El crepúsculo empezaba a oscurecer la habitación. Tendría que haber pedido algún tipo de luz. Iba a pasar su segunda noche prisionera y podía ser que Meleagrant regresara… La idea la aterrorizó; aún estaba dolorida por el brutal tratamiento: tenía la boca hinchada, moraduras en los hombros y, probablemente, también en la cara. Aunque cuando estaba sola podía pensar con mucha serenidad, buscando la manera de resistirse, quizá de ahuyentarlo, tenía la certeza de que, en cuanto la tocara, se acurrucaría de miedo, permitiéndole hacer su voluntad, sólo para evitar nuevos golpes.

¿Y cómo podría Arturo perdonarle que hubiera cedido como una cobarde, tras unas cuantas bofetadas? ¿Cómo podría honrarla como reina, seguir amándola, si se había dejado poseer por otro hombre?

No le había molestado con Lanzarote…, pero era su primo y su amigo más querido…

En el patio se produjo un alboroto. Ginebra se acercó a la ventana, pero sólo veía una esquina del patio, la misma vaca.
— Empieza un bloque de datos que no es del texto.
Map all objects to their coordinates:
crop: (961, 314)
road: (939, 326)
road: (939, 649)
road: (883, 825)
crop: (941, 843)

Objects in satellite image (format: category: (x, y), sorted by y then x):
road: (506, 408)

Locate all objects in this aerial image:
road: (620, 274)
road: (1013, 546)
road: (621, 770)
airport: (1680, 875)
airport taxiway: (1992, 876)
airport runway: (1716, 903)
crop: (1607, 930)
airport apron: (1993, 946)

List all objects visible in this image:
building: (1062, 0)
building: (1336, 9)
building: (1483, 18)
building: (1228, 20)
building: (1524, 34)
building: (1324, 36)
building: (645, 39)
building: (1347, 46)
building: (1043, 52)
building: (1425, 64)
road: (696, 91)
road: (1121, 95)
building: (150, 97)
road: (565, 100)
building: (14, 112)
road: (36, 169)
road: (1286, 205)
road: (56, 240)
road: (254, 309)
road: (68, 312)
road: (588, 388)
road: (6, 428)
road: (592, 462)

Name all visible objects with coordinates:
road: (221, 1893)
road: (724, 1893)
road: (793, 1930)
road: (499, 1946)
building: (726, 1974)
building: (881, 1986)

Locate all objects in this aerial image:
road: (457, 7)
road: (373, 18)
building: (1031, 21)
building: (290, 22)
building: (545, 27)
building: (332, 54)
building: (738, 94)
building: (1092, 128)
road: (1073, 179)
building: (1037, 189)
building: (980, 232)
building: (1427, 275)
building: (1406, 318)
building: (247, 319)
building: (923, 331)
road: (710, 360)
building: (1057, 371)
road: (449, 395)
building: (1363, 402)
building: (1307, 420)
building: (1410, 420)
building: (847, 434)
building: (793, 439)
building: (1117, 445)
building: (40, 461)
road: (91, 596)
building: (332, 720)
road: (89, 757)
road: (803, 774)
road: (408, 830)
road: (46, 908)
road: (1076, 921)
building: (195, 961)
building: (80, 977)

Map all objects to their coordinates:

En algún lugar oyó gritos, alaridos y entrechocar de armas, apagados por el grosor de los muros. Tal vez fueran sólo esos villanos de Meleagrant, que reñían allá abajo o… ¡Oh, Dios no lo quisiera! Podían estar matando a su escolta. Trató de alargar el cuello, pero no se veía nada.

Oyó un ruido y la puerta se abrió de par en par. Ginebra se volvió alarmada y vio a Meleagrant en el umbral, con la espada en la mano.

—Entrad —señaló con el acero—. Al cuarto interior. Adentro. Y ni un ruido, señora, o será peor para vos.

«¿Significa esto que han venido a rescatarme?» Parecía desesperado. Ginebra comprendió que no podría obtener ninguna información de él. Retrocedió lentamente hacia la pequeña habitación. Él la siguió con la espada en la mano. Ginebra encogió todo el cuerpo, esperando el golpe. ¿Iba a matarla o pensaba utilizarla como rehén para escapar?

Jamás conocería su plan. Súbitamente, la cabeza del hombre estalló en una lluvia de sangre y sesos. Se derrumbó con extraña lentitud, mientras Ginebra también caía, medio desmayada. Pero antes de llegar al suelo se encontró en los brazos de Lanzarote.

—Mi señora, mi reina… Ah, amada mía…

La estrechó contra sí. Y al cabo de un momento, aún medio inconsciente, Ginebra sintió que le cubría la cara de besos. No protestó. Era como un sueño. Meleagrant yacía sobre un charco de sangre, aferrado a la espada. Lanzarote tuvo que alzarla para pasar por encima del cadáver antes de poder ponerla de pie.